Em artigo publicado pelo Valor Econômico, o jornalista e professor associado da Fundação Dom Cabral, Bruno Carazza, chama atenção para distorções no programa de Microempreendedor Individual (MEI) e a necessidade de “calibrar” essa política pública.
“Certas políticas públicas que, mesmo bem-intencionadas, se não forem calibradas corretamente, podem gerar problemas inesperados e bastante graves”, falou Carazza.
Carazza também é colunista do Valor, comentarista de Economia do jornal O Globo e autor dos livros “O País dos Privilégios” e “Dinheiro, Eleições e Poder”.
O professor apresenta dados da pesquisa Estatísticas dos Cadastros de Microempreendedores Individuais publicadas pelo IBGE nesta quinta-feira (22). Para ele, o estudo deixa evidente que, enquanto o MEI oferece vantagens como simplicidade na formalização e tributação reduzida, também apresenta sérios desafios a serem enfrentados, como a precarização do trabalho formal e o déficit da Previdência Social.
Ambos os desafios são um sinal de alerta para as finanças de União, Estados e Municípios, já que eles acenam para a redução do poder de compra da população e, consequente, menos arrecadação. “É como contratar um cenário futuro pior para os erários das três esferas federativas e para o próprio tamanho do mercado interno. Cada precarização previdenciária dessas, que costumam tramitar no debate público com rótulos de dissimulada positividade como ‘desoneração da folha’, são um pacto intergeracional de dificuldades previdenciárias futuras, para uma população cuja transição demográfica para o envelhecimento acelerou e que tem cada vez menos necessidade de trabalho. O ambiente de discussão da reforma tributária precisaria adotar e corrigir esses ou outros caminhos equivocados do financiamento público”, comentou o diretor institucional do Comsefaz, André Horta.
Carrazza afirma que as empresas, para reduzir custos com pessoal, têm optado por desligar seus empregados e terceirizar a contratação, um processo no qual fica nítida a precarização do trabalho formal, especialmente no que diz respeito aos direitos trabalhistas e à estabilidade econômica.
“O primeiro sinal de que o programa tem levado a uma precarização do mercado de trabalho brasileiro advém do fato de que 69,4% dos MEIs ativos no país foram criados a partir de 2018, na esteira da reforma trabalhista e da legislação que ampliou as possibilidades de terceirização de atividades das empresas”, explicou o professor.
Apesar de contribuir para a Previdência Social, o MEI tem acesso limitado aos benefícios previdenciários, como aposentadoria por tempo de contribuição integral. Além disso, o valor recolhido é bem inferior ao valor recolhido de um funcionário celetista, contribuindo com o déficit da Previdência Social.

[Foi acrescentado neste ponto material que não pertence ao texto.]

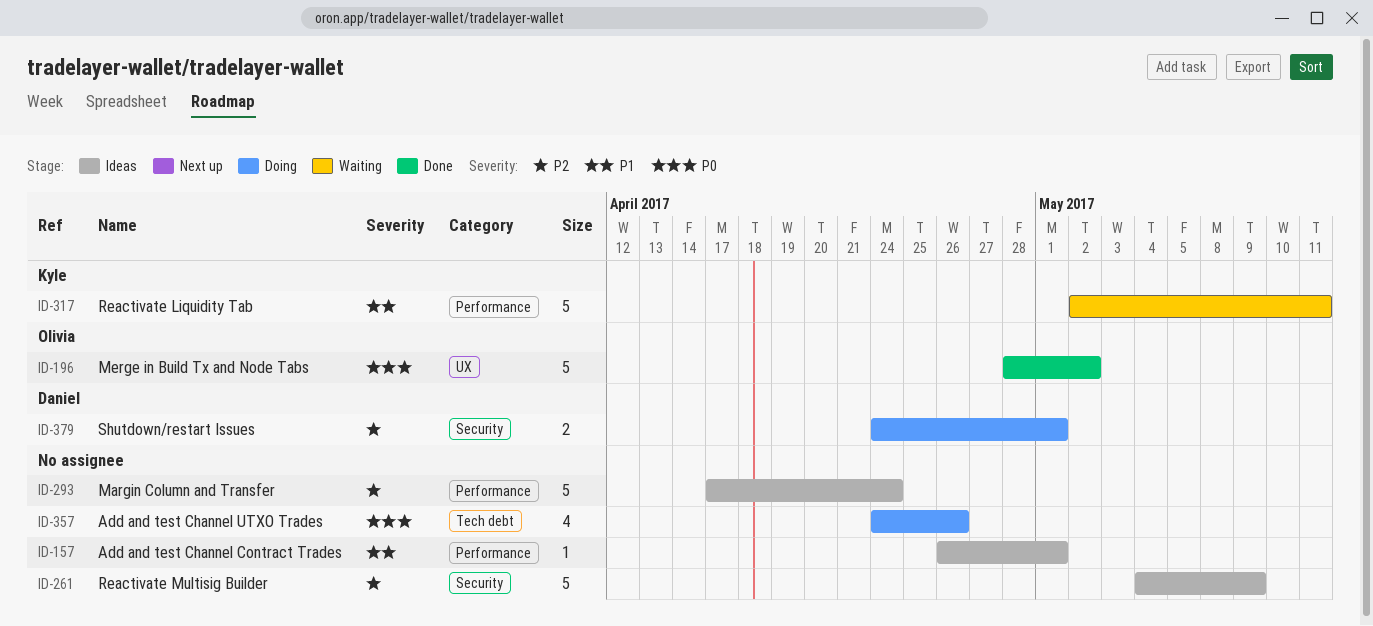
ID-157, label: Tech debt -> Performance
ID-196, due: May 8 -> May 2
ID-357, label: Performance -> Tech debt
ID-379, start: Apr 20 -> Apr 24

“Como a contribuição previdenciária dos participantes do MEI (5% do salário mínimo) é muito inferior ao valor recolhido pelo mesmo indivíduo se ele for celetista (até 14% do rendimento bruto), esse movimento de pejotização das pessoas com receitas de até R$ 81 mil por ano tem graves consequências sobre o déficit da Previdência Social. Para piorar, como o recolhimento do MEI se dá de forma autônoma, e não deduzida em folha, a taxa de inadimplência é bastante elevada (em torno de 60% dos participantes do programa), falou Carazza.